Thunderstorms swept through at about 3am today, which meant the dogs were off and on my bed, shaking and pressing close to me before overheating, hopping down, and padding into the loo to sprawl on the tile and cool off.

Which means I’ve been up since three, and am on my second jolt of coffee. I could have had a bit of a lie-in if I wasn’t wrangling all sorts of livestock for friends on vacation.

Speaking of which, I have decided I dislike turkeys, but I’ve also found out how to whistle a small herd of goats into behaving properly. (At least, for a while.) Imagine my surprise when I found out goats prefer Ennio Morricone spaghetti western music to any other.

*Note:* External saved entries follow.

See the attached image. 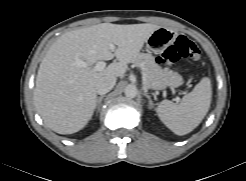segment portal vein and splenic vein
<instances>
[{
  "mask_svg": "<svg viewBox=\"0 0 246 181\" xmlns=\"http://www.w3.org/2000/svg\"><path fill=\"white\" fill-rule=\"evenodd\" d=\"M110 49L114 51L115 50V45L114 44H110ZM78 64L79 65H84V62L78 61ZM105 66H106V62H104V61H98L96 63V65H95V69L97 71H102L105 68ZM177 100H179V99L177 98Z\"/></svg>",
  "mask_w": 246,
  "mask_h": 181,
  "instance_id": "1",
  "label": "portal vein and splenic vein"
}]
</instances>
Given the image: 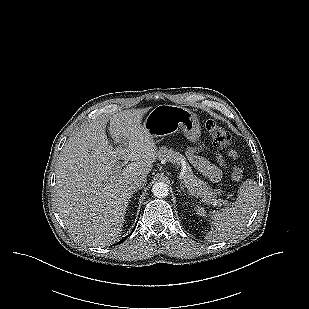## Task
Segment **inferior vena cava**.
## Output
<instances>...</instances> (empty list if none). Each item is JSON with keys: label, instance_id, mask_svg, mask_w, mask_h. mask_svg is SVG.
<instances>
[{"label": "inferior vena cava", "instance_id": "obj_1", "mask_svg": "<svg viewBox=\"0 0 309 309\" xmlns=\"http://www.w3.org/2000/svg\"><path fill=\"white\" fill-rule=\"evenodd\" d=\"M146 182H147L146 176L137 175V176L132 177L128 181V186L132 190H137V189H141L142 187H144L146 185Z\"/></svg>", "mask_w": 309, "mask_h": 309}]
</instances>
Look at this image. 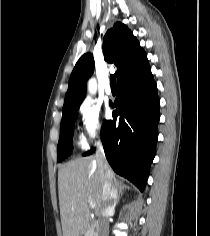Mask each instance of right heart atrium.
<instances>
[{"label":"right heart atrium","instance_id":"1","mask_svg":"<svg viewBox=\"0 0 210 236\" xmlns=\"http://www.w3.org/2000/svg\"><path fill=\"white\" fill-rule=\"evenodd\" d=\"M79 113L83 138L86 142H92L97 139L102 132L103 120L101 109L93 101L86 100L81 104Z\"/></svg>","mask_w":210,"mask_h":236}]
</instances>
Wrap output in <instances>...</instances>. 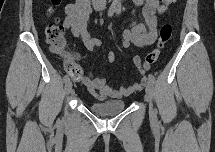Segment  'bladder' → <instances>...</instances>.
Wrapping results in <instances>:
<instances>
[{"mask_svg":"<svg viewBox=\"0 0 215 152\" xmlns=\"http://www.w3.org/2000/svg\"><path fill=\"white\" fill-rule=\"evenodd\" d=\"M126 107V102L122 100H104L93 102L90 109L99 116H111L122 112Z\"/></svg>","mask_w":215,"mask_h":152,"instance_id":"1","label":"bladder"}]
</instances>
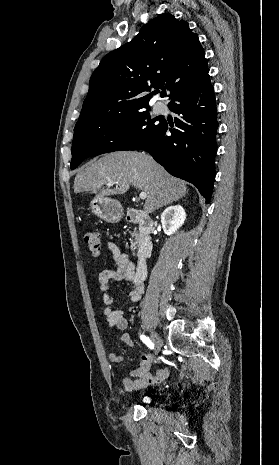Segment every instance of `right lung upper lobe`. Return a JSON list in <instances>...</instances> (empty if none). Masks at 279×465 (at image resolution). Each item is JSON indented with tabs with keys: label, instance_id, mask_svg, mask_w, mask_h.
Returning a JSON list of instances; mask_svg holds the SVG:
<instances>
[{
	"label": "right lung upper lobe",
	"instance_id": "obj_1",
	"mask_svg": "<svg viewBox=\"0 0 279 465\" xmlns=\"http://www.w3.org/2000/svg\"><path fill=\"white\" fill-rule=\"evenodd\" d=\"M204 50L186 21L161 14L130 42L107 54L90 79L77 125L148 107L155 91L173 98L209 77ZM166 91L161 93L165 96Z\"/></svg>",
	"mask_w": 279,
	"mask_h": 465
}]
</instances>
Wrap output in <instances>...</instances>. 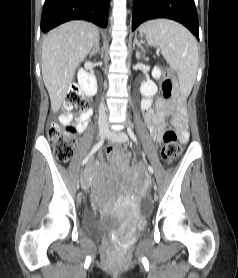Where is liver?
Listing matches in <instances>:
<instances>
[{
    "mask_svg": "<svg viewBox=\"0 0 238 278\" xmlns=\"http://www.w3.org/2000/svg\"><path fill=\"white\" fill-rule=\"evenodd\" d=\"M99 38L97 27L85 21H70L51 30L42 47V76L56 113L66 98L80 63Z\"/></svg>",
    "mask_w": 238,
    "mask_h": 278,
    "instance_id": "1",
    "label": "liver"
}]
</instances>
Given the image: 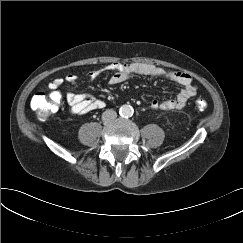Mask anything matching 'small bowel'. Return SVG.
<instances>
[{"label": "small bowel", "mask_w": 243, "mask_h": 243, "mask_svg": "<svg viewBox=\"0 0 243 243\" xmlns=\"http://www.w3.org/2000/svg\"><path fill=\"white\" fill-rule=\"evenodd\" d=\"M108 69L113 71L109 78L110 85L120 84L128 80L131 76L141 77H164L170 79L182 86L181 91L175 98L172 99H154L150 106L153 109L160 110H175L183 108L187 101L197 93V86L193 78L184 72L168 71L154 64L126 62L112 63ZM101 73V70H93L87 74L89 80L96 79ZM78 80L77 75L69 74L64 78H56L49 84L50 92H56L64 84L68 83L73 86ZM59 92V91H58ZM67 109L70 114L75 116L85 115L94 110L102 109L106 103L102 99L95 98L88 93H75L70 90L66 94Z\"/></svg>", "instance_id": "small-bowel-1"}]
</instances>
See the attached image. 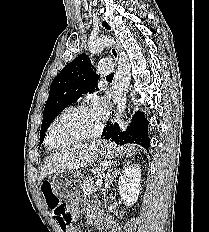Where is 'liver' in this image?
<instances>
[{"label":"liver","mask_w":209,"mask_h":232,"mask_svg":"<svg viewBox=\"0 0 209 232\" xmlns=\"http://www.w3.org/2000/svg\"><path fill=\"white\" fill-rule=\"evenodd\" d=\"M99 141L79 143L62 149L46 159L39 181L56 172L74 171L92 165L98 158Z\"/></svg>","instance_id":"liver-1"}]
</instances>
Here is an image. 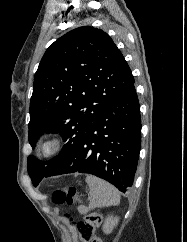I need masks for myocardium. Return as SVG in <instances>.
<instances>
[{
    "mask_svg": "<svg viewBox=\"0 0 187 242\" xmlns=\"http://www.w3.org/2000/svg\"><path fill=\"white\" fill-rule=\"evenodd\" d=\"M63 148V139L54 134L43 140L40 144V152L45 157L57 155Z\"/></svg>",
    "mask_w": 187,
    "mask_h": 242,
    "instance_id": "f54148a6",
    "label": "myocardium"
}]
</instances>
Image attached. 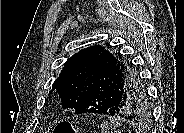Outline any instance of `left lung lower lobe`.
Masks as SVG:
<instances>
[{"mask_svg":"<svg viewBox=\"0 0 184 133\" xmlns=\"http://www.w3.org/2000/svg\"><path fill=\"white\" fill-rule=\"evenodd\" d=\"M98 66L99 70L89 93L90 96L95 95V100L86 98L76 108L75 114L95 113L120 118L139 128L138 124L134 123L135 116L128 113L129 108L136 106V96L145 91L142 84H139V77H135L136 84H127L105 52L100 54Z\"/></svg>","mask_w":184,"mask_h":133,"instance_id":"0a47b994","label":"left lung lower lobe"}]
</instances>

…yeah, it’s been that kind of week. The turkey1, though. My gods.

It wasn’t so bad when he was younger, but said fowl has just arrived at two years old and autumn is the beginning of mating season. So, he’s feeling his oats (such as they are) and while he’s happy to be hand-fed by his regular human, he decided after a few days of my visiting the coop (to take care of him, the geese, and the chickens) that he was called upon to defend the egg room from my depredations.

Said depredations included putting chicken kibble in the trough and collecting eggs. For some reason, the newly adult turkey was unwilling to countenance that, so he came at me in the close confines of said egg room.

Now, he had been getting a little aggressive even with his usual human, so she’d warned me to arm myself. Which is why I had the shovel.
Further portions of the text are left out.